Вера Павловна выключила телевизор. Грудь сдавила знакомая боль. Только непривычно сильная. Слишком глубоко вздохнула. В последнее время дышать стало совсем невозможно. Ей сейчас сильно недоставало старой доброй метлы, с которой так хорошо вести разговоры по душам. 


Мальчишки все еще возились у карусели. Их крики давно перестали быть сколько-нибудь различимы для Веры Павловны. Они причиняли рябь на визуализации. Вторая попытка оказалась успешнее первой. Уборщица сумела рассмотреть не одно колесо, а все четыре. Хоть и пришлось обнулить практически все остальные каналы восприятия.
Затем, приложив максимальную концентрацию, Вера Павловна выудила из темноты кабину колесницы. Только выходило так, что это не колесница вовсе, а, скорее, телега. И как только она это подумала, за телегой появилась лошадь, а за лошадью – проселочная дорога, кромка леса вдалеке, вечернее небо уже со звездами и покосившиеся черные столбы. Слава богу, на визуализацию фона не пришлось тратить много времени. В ментальном архиве – во вкладке с колхозом – лошадь уже была заготовлена. Как и все остальное.

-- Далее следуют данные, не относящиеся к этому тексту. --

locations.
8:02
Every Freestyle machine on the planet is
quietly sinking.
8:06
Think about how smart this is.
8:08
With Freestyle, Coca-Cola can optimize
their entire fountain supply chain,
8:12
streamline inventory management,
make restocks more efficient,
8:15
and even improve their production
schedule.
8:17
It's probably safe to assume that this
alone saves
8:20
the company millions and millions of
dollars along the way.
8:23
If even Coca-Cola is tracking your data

Вера Павловна подумала, что, скорее всего, для каждого человека существует своя оригинальная алмазная колесница. Кому-то она представляется в алмазах и золоте, кому-то в железе и дереве. Но разницы между ними нет, потому что все они призваны исполнить всего одну функцию.


Визуализация стала яркой, контрастной. Появились звук, даже запах – чего никогда ранее не происходило. Все это стало осязаемым, теплым, холодным, громким, глухим, твердым и мягким. Вера Павловна протянула руку и сжала комочек земли в руке. Почва смялась в ее кулаке, просочилась грязью сквозь пальцы. Она вытерла руки о передник и вдруг поняла, что в повозке сидит ее муж. В той самой замусоленной куртке, будто с рыбалки едет, в которой банка с червями, плохо запечатанная, вечно переворачивается. Вера Павловна заплакала. Она впервые за два года была счастлива. Все эти годы одиночества и духовной практики – все это было не зря. 

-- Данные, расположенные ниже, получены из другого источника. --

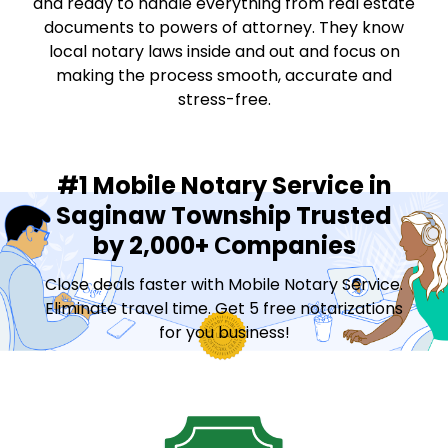
and ready to handle everything from real estate
documents to powers of attorney. They know
local notary laws inside and out and focus on
making the process smooth, accurate and
stress-free.
#1 Mobile Notary Service in
Saginaw Township Trusted
by 2,000+ Сompanies
Close deals faster with Mobile Notary Service.
Eliminate travel time. Get 5 free notarizations
for you business!
Contact Sales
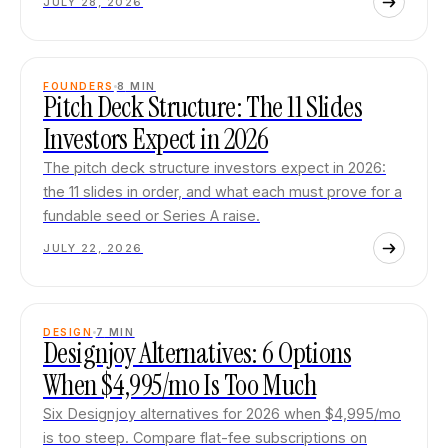
JULY 28, 2026
FOUNDERS
8
MIN
Pitch Deck Structure: The 11 Slides
Investors Expect in 2026
The pitch deck structure investors expect in 2026:
the 11 slides in order, and what each must prove for a
fundable seed or Series A raise.
JULY 22, 2026
DESIGN
7
MIN
Designjoy Alternatives: 6 Options
When $4,995/mo Is Too Much
Six Designjoy alternatives for 2026 when $4,995/mo
is too steep. Compare flat-fee subscriptions on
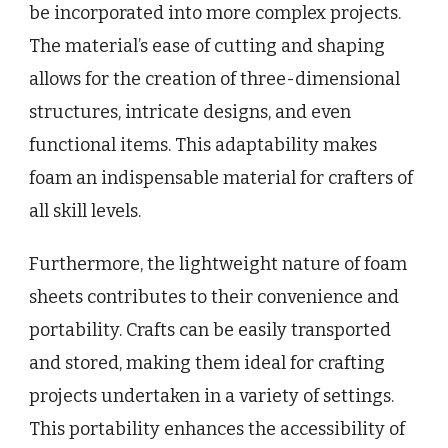
be incorporated into more complex projects.
The material’s ease of cutting and shaping
allows for the creation of three-dimensional
structures, intricate designs, and even
functional items. This adaptability makes
foam an indispensable material for crafters of
all skill levels.
Furthermore, the lightweight nature of foam
sheets contributes to their convenience and
portability. Crafts can be easily transported
and stored, making them ideal for crafting
projects undertaken in a variety of settings.
This portability enhances the accessibility of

Вера Павловна запрыгнула в телегу и обняла мужа. Ее щека прикасалась к плечу мужчины. Он обнял ее в ответ одной рукой. 


– Кто умер, но не забыт, тот бессмертен, – произнесла Вера Павловна. 


Два старика ехали в телеге по проселочной дороге. Впереди виднелись холмы, расчерченные полями, кромка леса, чернеющее закатное небо и ряд покосившихся столбов, торчащих из земли сгоревшими спичками. По картинке иногда пробегала едва заметная рябь. Через некоторое время она прекратилась.